======== DOCUMENT EXTRACT ========

Slavery in Missouri

The spread of slavery fueled a second national crisis. In February 1819, the Missouri Territory applied for statehood. New York congressman James Tallmadge Jr. proposed that it be admitted only if it banned further importation of slaves and passed a gradual emancipation law modeled on those in many northern states. With the support of southern congressmen, however, whites in the territory defeated Tallmadge’s proposals. The northern majority in the House of Representatives then rejected Missouri’s admission.

Southern politicians were outraged, claiming that since the Missouri Territory allowed slavery, so should the state of Missouri. Although the region bordered the Northwest Territory, where slavery was outlawed in 1787, it also bordered the slave states of Kentucky and Tennessee. With cotton production moving ever westward, southern congressmen wanted to ensure the availability of new lands. They also wanted to ensure the South’s power in Congress. Because the northern population had grown more rapidly than that in the South, by 1819 northern politicians controlled the House of Representatives. The Senate, however, was evenly divided, with two senators representing each state: eleven slave and eleven free. If northerners could block the admission of slave states like Missouri while allowing the admission of free states, the balance of power in the Senate would tip in the North’s favor. Thus southern senators blocked the admission of Maine, which sought to separate itself from Massachusetts and become a free state.

========

● **WHAT YOU NEED TO DO**
• A. In the passage on slavery in Missouri, when did the Missouri Territory apply for statehood?
• B. Write out the passage on slavery in Missouri from "The spread of" down through "rejected Missouri’s admission.".
The entries are separate material, apart from the passage on slavery in Missouri.

======== DATASET EXCERPTS ========

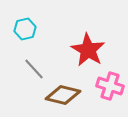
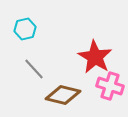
red star: moved 7 px right, 7 px down
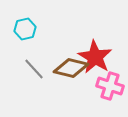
brown diamond: moved 8 px right, 27 px up
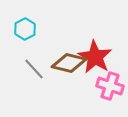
cyan hexagon: rotated 15 degrees counterclockwise
brown diamond: moved 2 px left, 5 px up
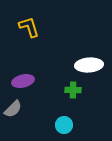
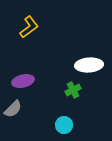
yellow L-shape: rotated 70 degrees clockwise
green cross: rotated 28 degrees counterclockwise
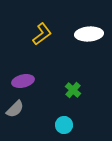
yellow L-shape: moved 13 px right, 7 px down
white ellipse: moved 31 px up
green cross: rotated 21 degrees counterclockwise
gray semicircle: moved 2 px right
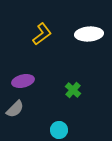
cyan circle: moved 5 px left, 5 px down
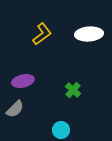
cyan circle: moved 2 px right
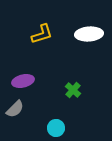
yellow L-shape: rotated 20 degrees clockwise
cyan circle: moved 5 px left, 2 px up
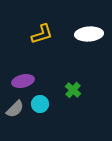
cyan circle: moved 16 px left, 24 px up
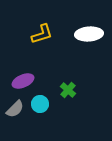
purple ellipse: rotated 10 degrees counterclockwise
green cross: moved 5 px left
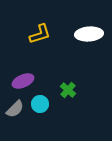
yellow L-shape: moved 2 px left
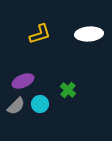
gray semicircle: moved 1 px right, 3 px up
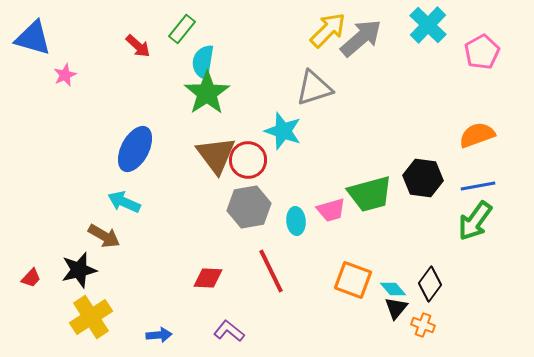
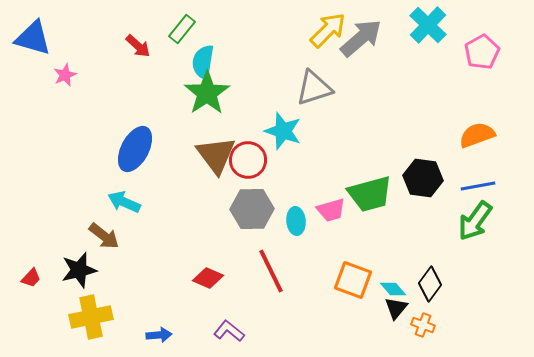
gray hexagon: moved 3 px right, 2 px down; rotated 9 degrees clockwise
brown arrow: rotated 8 degrees clockwise
red diamond: rotated 20 degrees clockwise
yellow cross: rotated 21 degrees clockwise
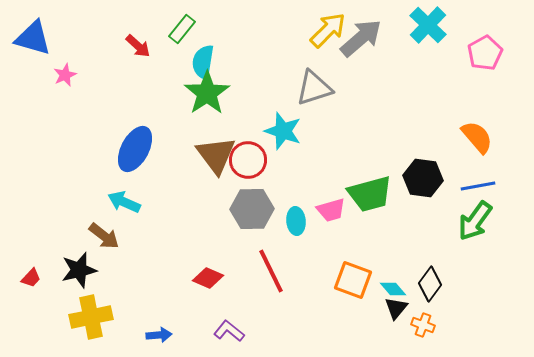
pink pentagon: moved 3 px right, 1 px down
orange semicircle: moved 2 px down; rotated 69 degrees clockwise
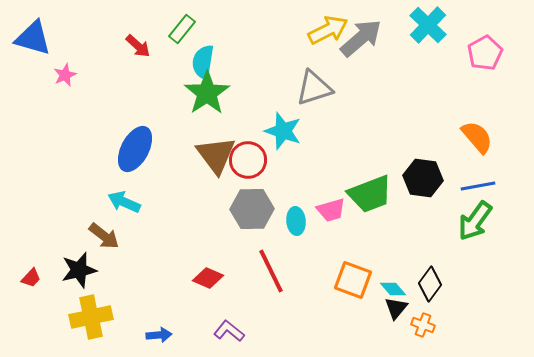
yellow arrow: rotated 18 degrees clockwise
green trapezoid: rotated 6 degrees counterclockwise
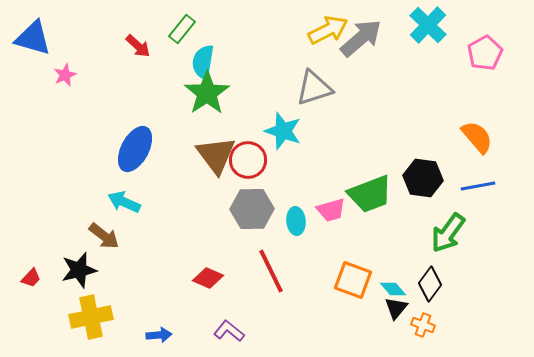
green arrow: moved 27 px left, 12 px down
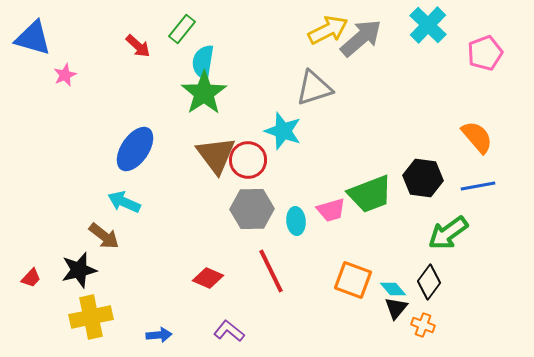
pink pentagon: rotated 8 degrees clockwise
green star: moved 3 px left
blue ellipse: rotated 6 degrees clockwise
green arrow: rotated 18 degrees clockwise
black diamond: moved 1 px left, 2 px up
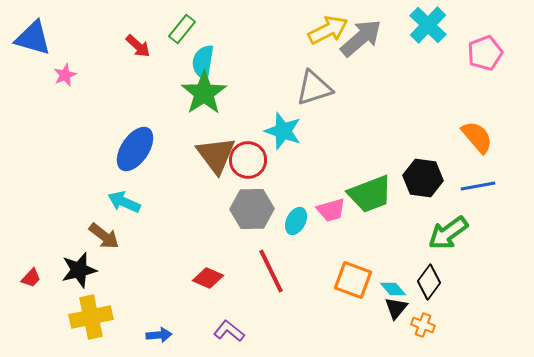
cyan ellipse: rotated 32 degrees clockwise
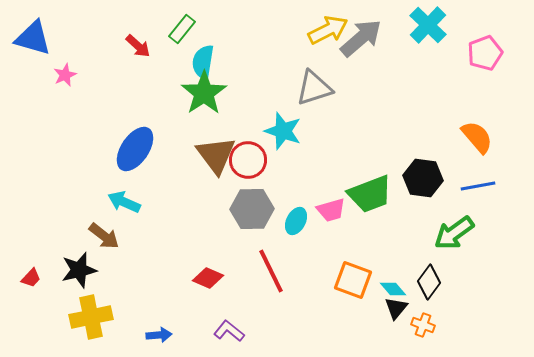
green arrow: moved 6 px right
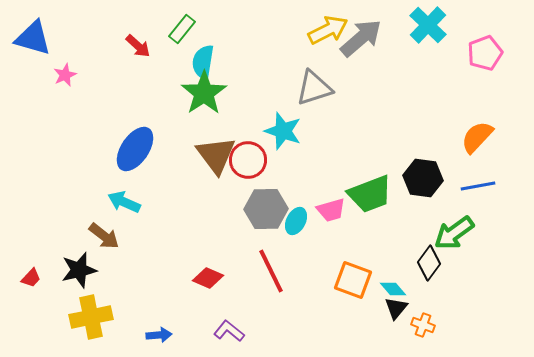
orange semicircle: rotated 96 degrees counterclockwise
gray hexagon: moved 14 px right
black diamond: moved 19 px up
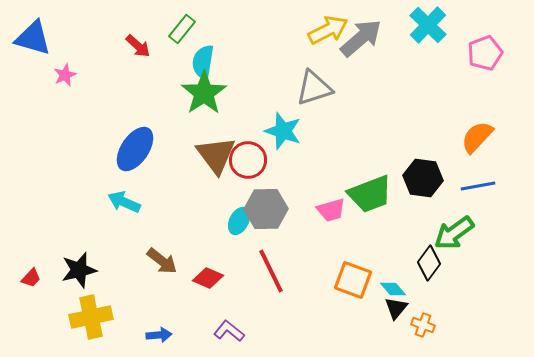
cyan ellipse: moved 57 px left
brown arrow: moved 58 px right, 25 px down
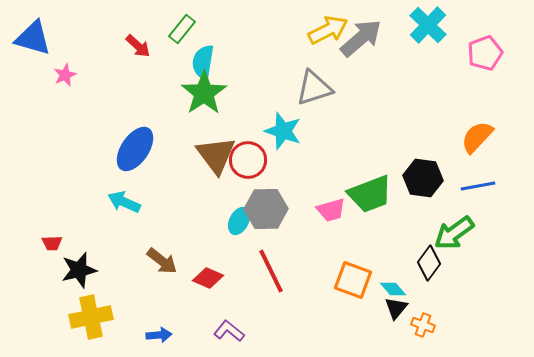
red trapezoid: moved 21 px right, 35 px up; rotated 45 degrees clockwise
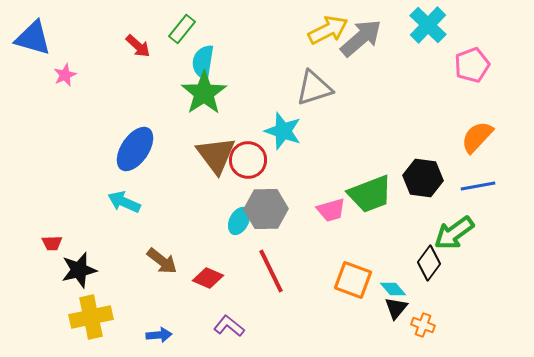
pink pentagon: moved 13 px left, 12 px down
purple L-shape: moved 5 px up
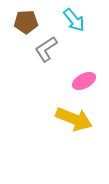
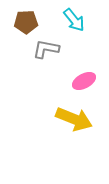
gray L-shape: rotated 44 degrees clockwise
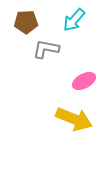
cyan arrow: rotated 80 degrees clockwise
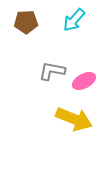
gray L-shape: moved 6 px right, 22 px down
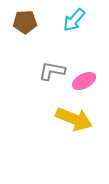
brown pentagon: moved 1 px left
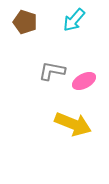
brown pentagon: rotated 20 degrees clockwise
yellow arrow: moved 1 px left, 5 px down
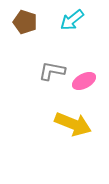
cyan arrow: moved 2 px left; rotated 10 degrees clockwise
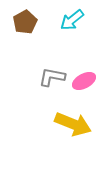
brown pentagon: rotated 25 degrees clockwise
gray L-shape: moved 6 px down
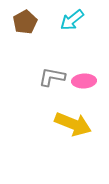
pink ellipse: rotated 25 degrees clockwise
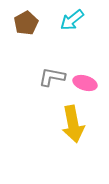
brown pentagon: moved 1 px right, 1 px down
pink ellipse: moved 1 px right, 2 px down; rotated 20 degrees clockwise
yellow arrow: rotated 57 degrees clockwise
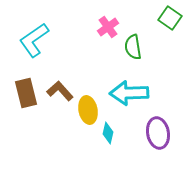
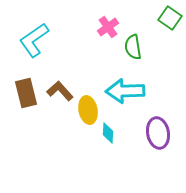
cyan arrow: moved 4 px left, 2 px up
cyan diamond: rotated 10 degrees counterclockwise
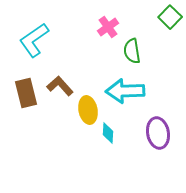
green square: moved 1 px up; rotated 10 degrees clockwise
green semicircle: moved 1 px left, 4 px down
brown L-shape: moved 5 px up
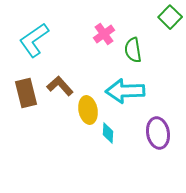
pink cross: moved 4 px left, 7 px down
green semicircle: moved 1 px right, 1 px up
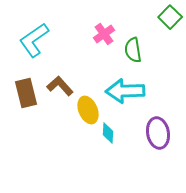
yellow ellipse: rotated 12 degrees counterclockwise
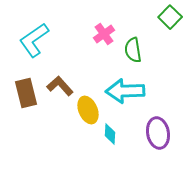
cyan diamond: moved 2 px right, 1 px down
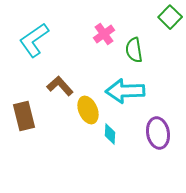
green semicircle: moved 1 px right
brown rectangle: moved 2 px left, 23 px down
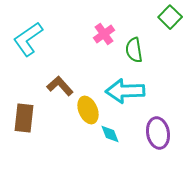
cyan L-shape: moved 6 px left, 1 px up
brown rectangle: moved 2 px down; rotated 20 degrees clockwise
cyan diamond: rotated 25 degrees counterclockwise
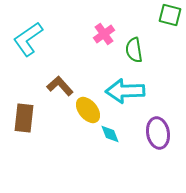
green square: moved 2 px up; rotated 30 degrees counterclockwise
yellow ellipse: rotated 16 degrees counterclockwise
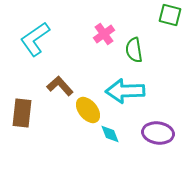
cyan L-shape: moved 7 px right
brown rectangle: moved 2 px left, 5 px up
purple ellipse: rotated 72 degrees counterclockwise
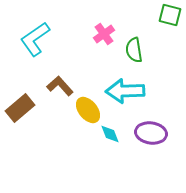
brown rectangle: moved 2 px left, 5 px up; rotated 44 degrees clockwise
purple ellipse: moved 7 px left
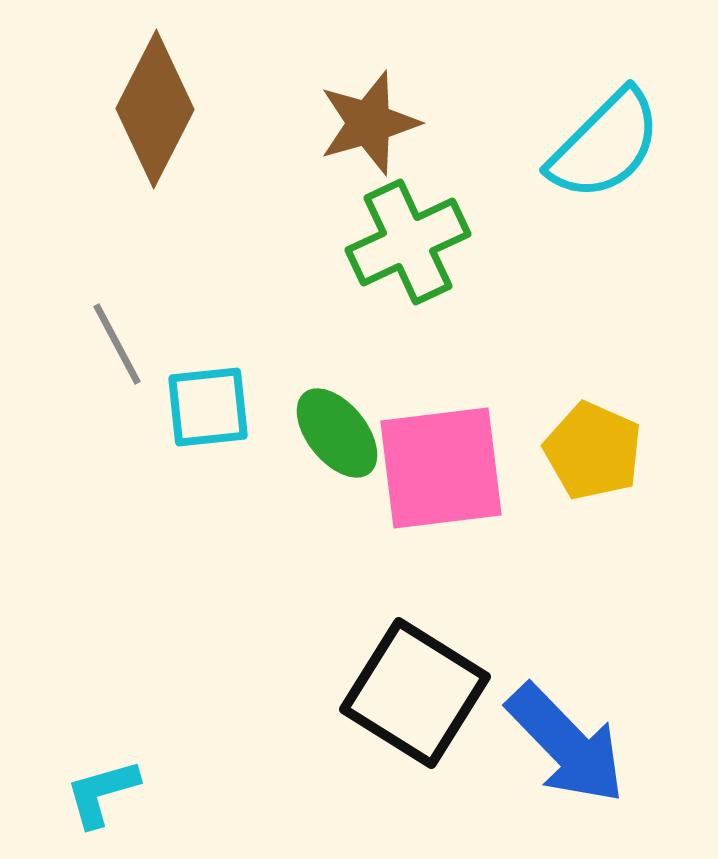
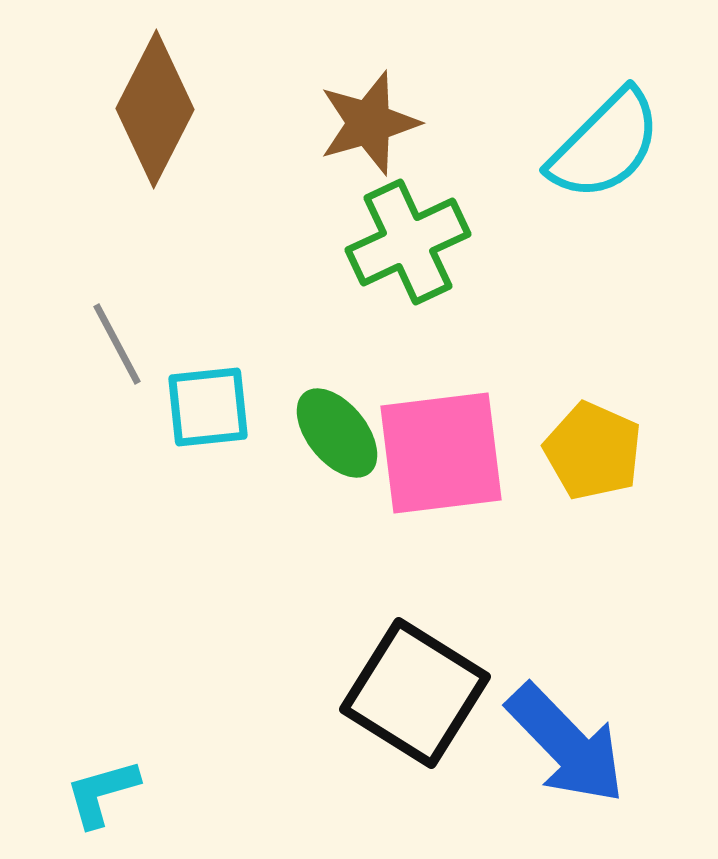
pink square: moved 15 px up
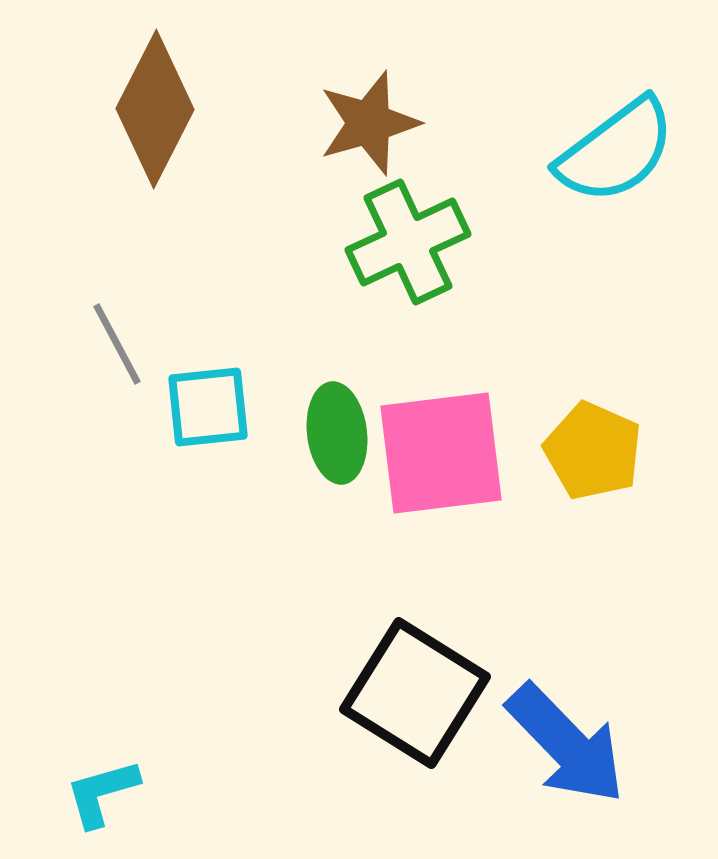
cyan semicircle: moved 11 px right, 6 px down; rotated 8 degrees clockwise
green ellipse: rotated 32 degrees clockwise
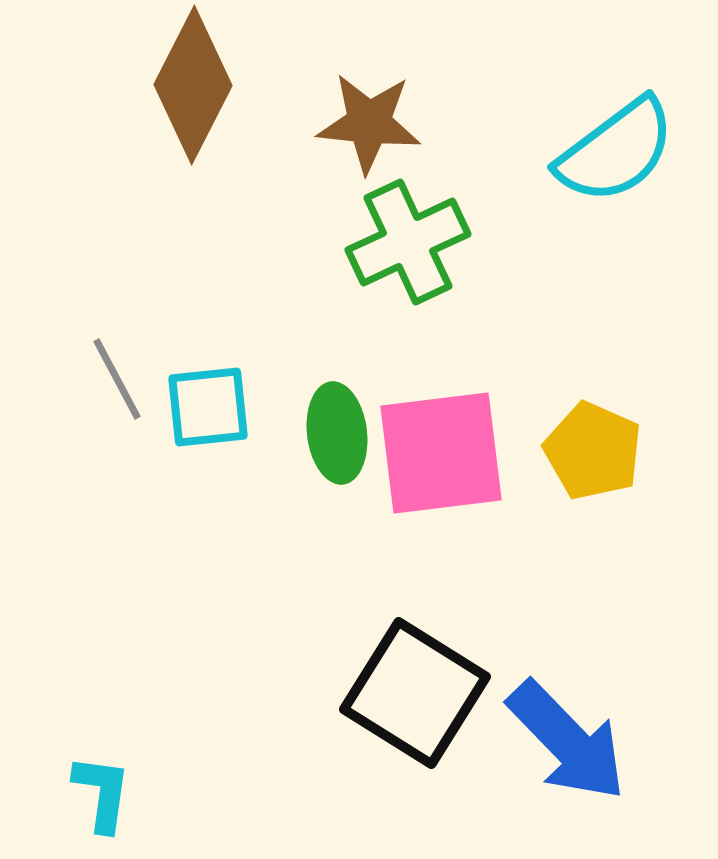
brown diamond: moved 38 px right, 24 px up
brown star: rotated 22 degrees clockwise
gray line: moved 35 px down
blue arrow: moved 1 px right, 3 px up
cyan L-shape: rotated 114 degrees clockwise
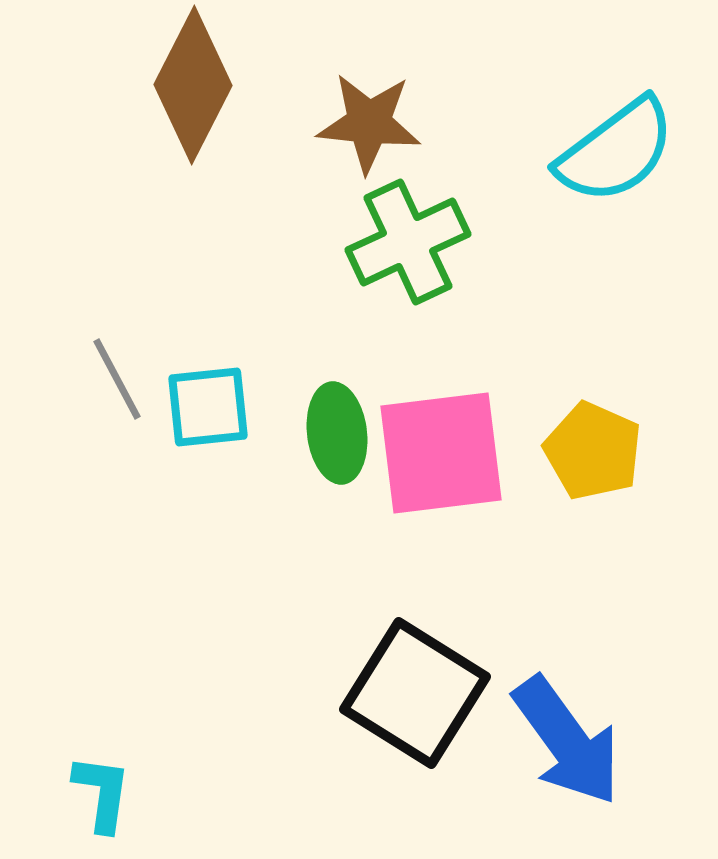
blue arrow: rotated 8 degrees clockwise
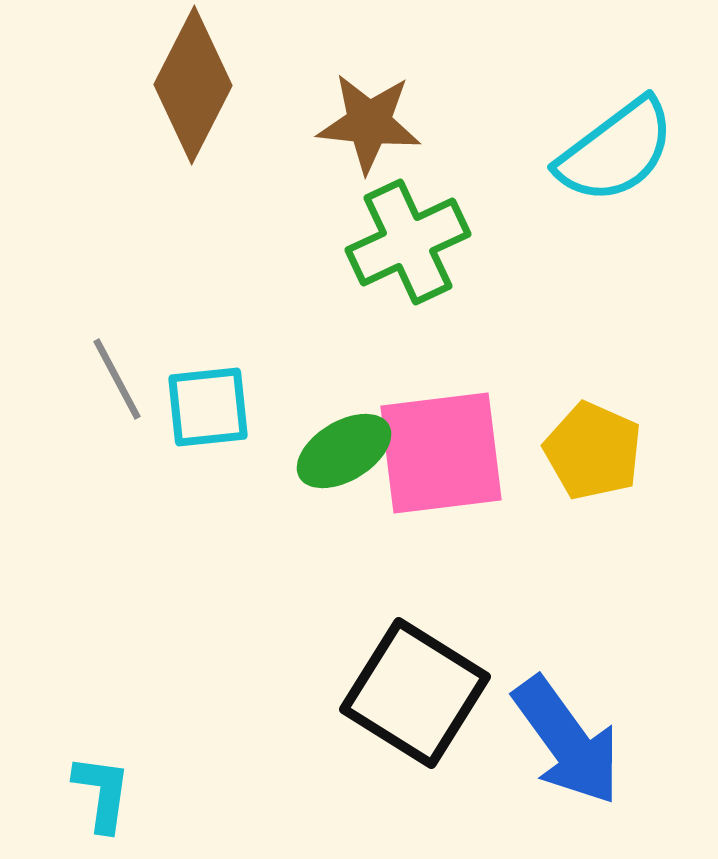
green ellipse: moved 7 px right, 18 px down; rotated 66 degrees clockwise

========

● **TASK RESULTS**
• A. February 1819.

• B.
The spread of slavery fueled a second national crisis. In February 1819, the Missouri Territory applied for statehood. New York congressman James Tallmadge Jr. proposed that it be admitted only if it banned further importation of slaves and passed a gradual emancipation law modeled on those in many northern states. With the support of southern congressmen, however, whites in the territory defeated Tallmadge’s proposals. The northern majority in the House of Representatives then rejected Missouri’s admission.